I got in my car and drove up to her house and saw the ambulance, police cars and the crime scene tape. I sat there with the motor running. The local radio station was playing country music and then the familiar voice of the guy who read the local news came on. This just in, he said. He was sad to report the tragic death of one of our town's best-loved newspaperwomen ...

Good reporting, I thought. Breaking news.

I sat there, but did not get out of the car. I watched the EMS workers carry a gurney to the back of the house and watched them come back with a body --- covered by a sheet.

I came back to the office and told everyone what I knew and what they also had heard on the radio. I told the reporter to get what information she could for a story. I had an editorial to write.

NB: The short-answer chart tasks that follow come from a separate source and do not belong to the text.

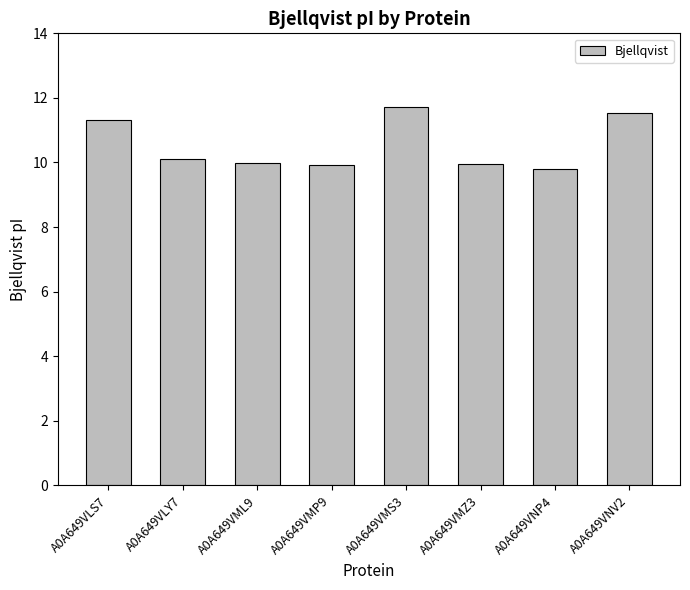

Read the value at A0A649VLS7.

11.3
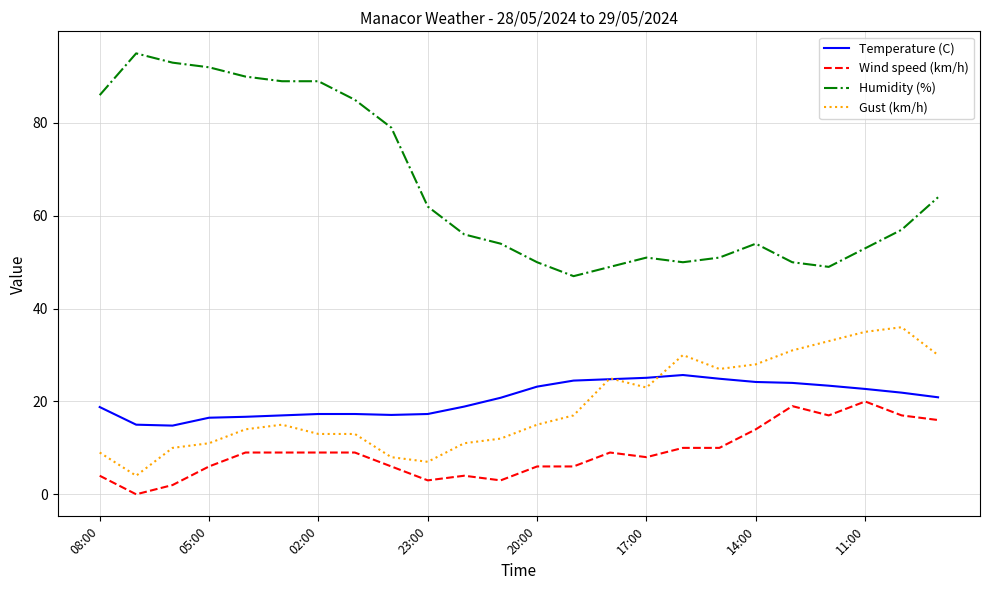

True or false: Wind speed (km/h) and Humidity (%) cross at least once.

False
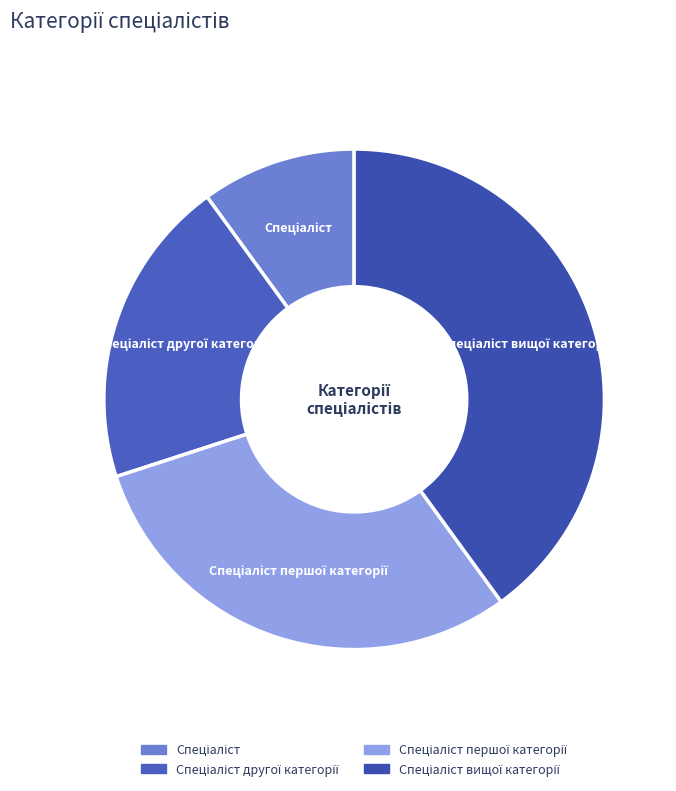

How many slices are in this pie chart?

4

The next issue, we published every one of the track and field pictures that Sis had taken on her last assignment. My editorial talked about her devotion to community sports and to the town that she loved. On the front page, we published a laughing picture of her that captured her essence perfectly. I had an 8 by 10 version of it printed up and framed and delivered it to the funeral home for the family.

The next day, I received a telephone call from Sis' married daughter. She was full of tears and verbal abuse and berated me for the article which said her mother committed suicide. I was speechless and said nothing. When the call was over, I went into my office, shut the door, and punched my filing cabinet until I broke two fingers.

I forgot the family were Catholics and suicide is a mortal sin. It didn't matter what was said in our paper's tribute. We put it on the front page that Sis committed suicide and that was all that mattered.

I attended the funeral but none of the family spoke to me.

As I said, that was in 1991, nearly 20 years ago. My son, whose birthday party came the day after Sis' death, will be 28 this year. Sis' grandchildren are probably in college. There are little kids who call ME grandpa now. My wife and I divorced. I, who investigated the queer cult rumors, have since come out as gay.

I don't know what happened to Sis' husband or the rest of her family. As far as I know, Naomi is still there. She would be an old, old woman, probably as poisonous as ever. I do know she retired from the school system some time back, after the school board eliminated her administrative position and sent her back to the high school to teach English.

I've been to see Sis' grave one time, at the town's Catholic cemetery, where her family buries its own. I stood there and asked, out loud, "Why, Mary Catherine, why?"

The only answer I've come up with is Death by Demons Unknown.

For most people, a smile is just a smile. But for some, a smile is a mask that hides unspeakable things. Since the death of Sis, I've never been able to accept a smile at face value.

1 comment:

  1. I suggested the 11th Reason Why People Don't Commit Suicide...before I read this. Right now, I can barely see what I'm typing, for the tears. No insult intended to Sis; my "11th Reason" comment was purely coincidental, yet, nonetheless--true.

    I can't forget a Youth Minister we had growing up in my Fundy-Baptist, ex-church. He looked like Christopher Reeves and was built like Lou Ferrigno. Barbie-doll of a wife, with three kids.

    It was in my second year of Ministrial-school, when I heard that he had wrapped his lips around the barrel of his .357 Magnum.

    That revelation (that ministers could selfishly end their own lives, also) wasn't one of the many realizations that influenced me OUT of the Ministry--and, consequently--Organized Religion (hypocrites and cowards aren't isolated to just within The Church); but, it did leave a lasting impression on me, that, ironically, I'm actually grateful for.

    I have been through many of my own "dark nights of the soul", when I was tempted to think the world would be better-off without me. His suicide was 20 years ago, but the pain of that gun-shot is still ringing in my ears. I've sworn never to do that to my kids.